▶ **Written task**: Only the lines from the line containing "Dotazy a hodnocení produktu" to the end of the records, both included, belong in the answer, copied exactly.

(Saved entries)
==========
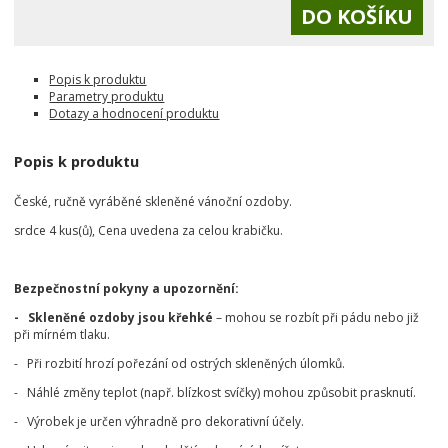
Popis k produktu
Parametry produktu
Dotazy a hodnocení produktu
Popis k produktu
České, ručně vyráběné skleněné vánoční ozdoby.
srdce 4 kus(ů), Cena uvedena za celou krabičku.
Bezpečnostní pokyny a upozornění:
- Skleněné ozdoby jsou křehké
– mohou se rozbít při pádu nebo již
při mírném tlaku.
- Při rozbití hrozí pořezání od ostrých skleněných úlomků.
- Náhlé změny teplot (např. blízkost svíčky) mohou způsobit prasknutí.
- Výrobek je určen výhradně pro dekorativní účely.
==========
▶ **Written answer**:
Dotazy a hodnocení produktu
Popis k produktu
České, ručně vyráběné skleněné vánoční ozdoby.
srdce 4 kus(ů), Cena uvedena za celou krabičku.
Bezpečnostní pokyny a upozornění:
- Skleněné ozdoby jsou křehké
– mohou se rozbít při pádu nebo již
při mírném tlaku.
- Při rozbití hrozí pořezání od ostrých skleněných úlomků.
- Náhlé změny teplot (např. blízkost svíčky) mohou způsobit prasknutí.
- Výrobek je určen výhradně pro dekorativní účely.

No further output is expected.